Limaces et Escargots
Après les premières pluies, les limaces (photo 7) quittent leurs abris et envahissent la culture de la betterave à la tombée de la nuit. Elles dévorent le pétiole de la plantule qui finit toujours par dépérir. Ces attaques peuvent avoir lieu même avant la levée, sans que l’agriculteur s’en rende compte. Les attaques des limaces sont très fréquentes par temps humide. Elles sont capables de réduire sérieusement la levée imposant ainsi de renouveler le semis. La présence des limaces dans le champ est identifiée par la présence d’un épais mucus blanc sur le sol. Au Loukkos, par exemple, 3.000 ha ont été détruits en 1986 à cause des attaques de limaces. La lutte contre ces mollusques se faisait dans le temps à l’aide des appâts empoisonnés. L’application actuellement du muserol, comme traitement préventif, a donné des résultats très satisfaisants. Cependant, 2 à 3 applications sur les bordures des parcelles sont nécessaires si le début de la campagne est assez humide. Des produits à base de matière active metaldyede et mercaptodimithu peuvent aussi être recommandés
Les escargots sont observés sur la betterave dans les parcelles visitées avec une incidence moyenne. Ils sont observés surtout dans des parcelles entourées par les mauvaises herbes qui constituent des abris pour ces ravageurs. Les dégâts se manifestent par des perforations des feuilles (photo 8 ) pouvant en cas de fortes attaques, causer des pertes dues à la destruction de la surface foliaire. Les agriculteurs doivent détruire les mauvaises herbes à proximité des parcelles et utiliser un pesticide sur le pourtour des champs.
Conclusion
Avec l’introduction de la semence monogerme, la réussite d’un bon peuplement (photo 9) reste le plus grand défi auquel est confronté notre agriculteur.
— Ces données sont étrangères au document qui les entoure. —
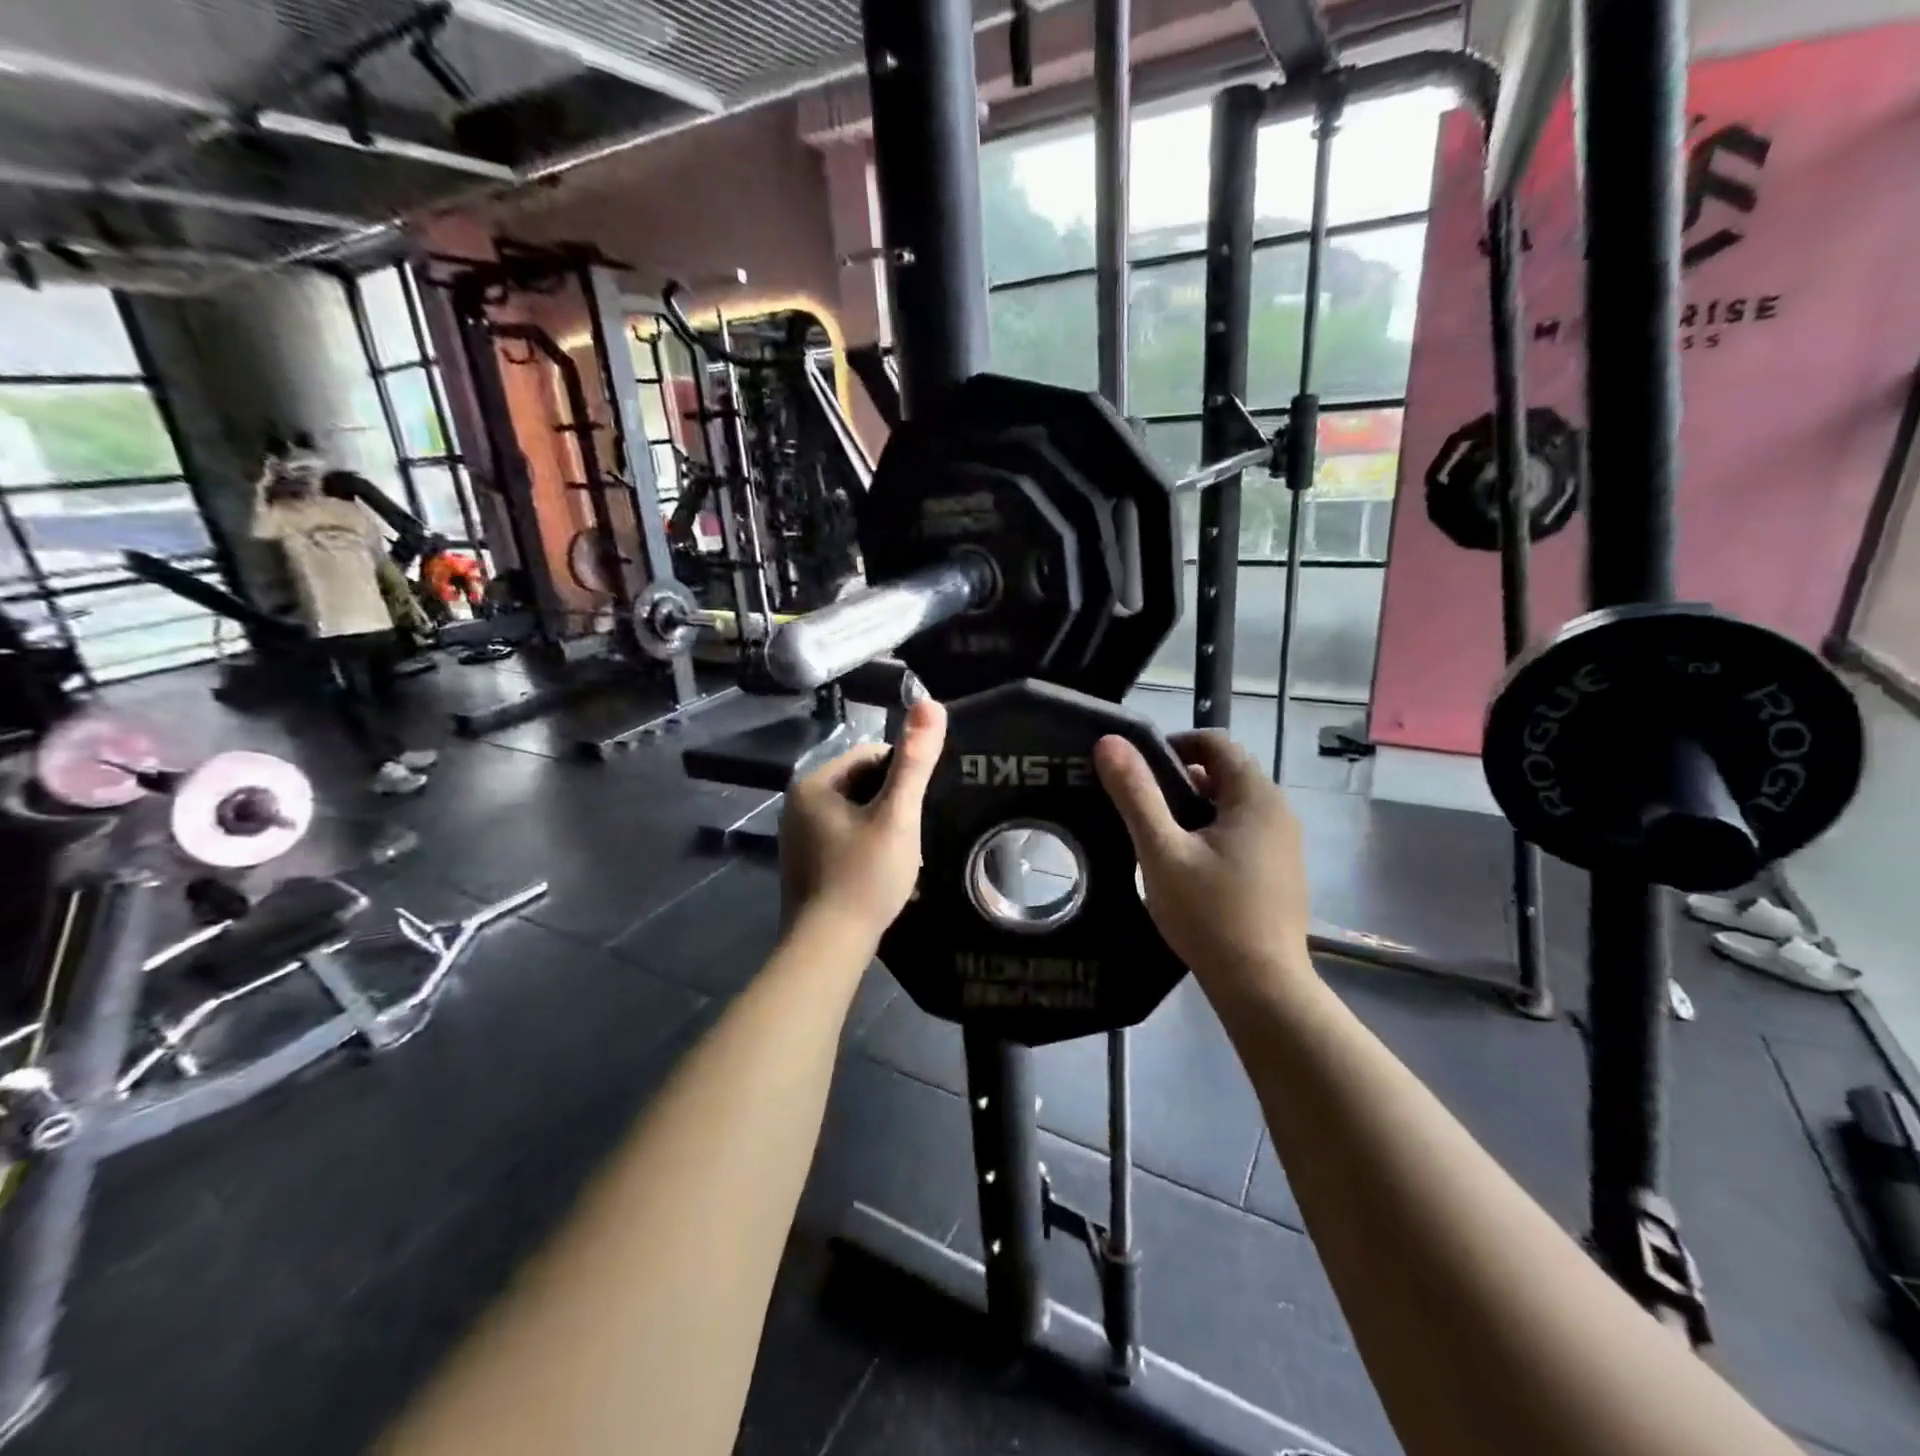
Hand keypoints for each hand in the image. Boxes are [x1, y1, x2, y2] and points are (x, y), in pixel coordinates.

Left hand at [779, 697, 947, 943]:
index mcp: (814, 783)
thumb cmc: (865, 875)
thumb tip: (931, 703)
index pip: (870, 755)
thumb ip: (915, 761)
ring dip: (882, 826)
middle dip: (892, 803)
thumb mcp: (897, 816)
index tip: (919, 805)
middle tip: (912, 835)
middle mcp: (797, 803)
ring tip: (901, 855)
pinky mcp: (803, 862)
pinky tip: (880, 871)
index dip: (903, 774)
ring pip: (855, 813)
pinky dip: (866, 846)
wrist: (828, 946)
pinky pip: (843, 837)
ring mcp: (797, 835)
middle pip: (861, 784)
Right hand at [1094, 730, 1312, 1006]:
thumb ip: (1136, 795)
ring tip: (1156, 840)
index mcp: (1255, 796)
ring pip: (1230, 806)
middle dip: (1179, 781)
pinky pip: (1241, 833)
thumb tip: (1109, 742)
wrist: (1262, 988)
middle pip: (1223, 773)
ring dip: (1193, 810)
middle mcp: (1278, 811)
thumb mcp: (1162, 852)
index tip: (1137, 771)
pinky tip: (1187, 869)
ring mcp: (1283, 844)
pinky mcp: (1280, 871)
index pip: (1215, 742)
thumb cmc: (1209, 914)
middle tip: (1139, 809)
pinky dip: (1211, 834)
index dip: (1173, 745)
La graine est sujette, une fois dans le sol, à des attaques multiples de diverses origines. D’une part, les agents de faiblesse causant la fonte de semis et d’autre part une population aussi vorace que variée d’insectes enfouis dans le sol. Il convient donc de bien protéger la semence et la jeune plantule car une fois la plantule protégée, son démarrage est garanti et donc le peuplement est sauvé. L’enrobage des semences par les fongicides permet une certaine protection contre les attaques cryptogamiques. Mais pour les insectes, cet enrobage peut être insuffisant pour garantir une protection complète des semences et plantules. L’application d’un insecticide approprié s’avère donc nécessaire au moment du semis.